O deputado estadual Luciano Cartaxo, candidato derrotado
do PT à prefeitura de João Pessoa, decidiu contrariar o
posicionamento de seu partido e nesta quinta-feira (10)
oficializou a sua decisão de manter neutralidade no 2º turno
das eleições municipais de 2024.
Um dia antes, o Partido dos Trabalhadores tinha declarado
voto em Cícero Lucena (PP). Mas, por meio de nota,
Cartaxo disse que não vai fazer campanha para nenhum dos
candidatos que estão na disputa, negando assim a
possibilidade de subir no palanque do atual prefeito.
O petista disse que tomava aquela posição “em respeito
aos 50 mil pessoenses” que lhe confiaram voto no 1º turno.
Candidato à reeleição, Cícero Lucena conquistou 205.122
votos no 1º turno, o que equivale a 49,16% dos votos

### PROBLEM
Show each line above in which the word "turno" appears.

### TASK RESPONSE
oficializou a sua decisão de manter neutralidade no 2º turno
aos 50 mil pessoenses” que lhe confiaram voto no 1º turno.
votos no 1º turno, o que equivale a 49,16% dos votos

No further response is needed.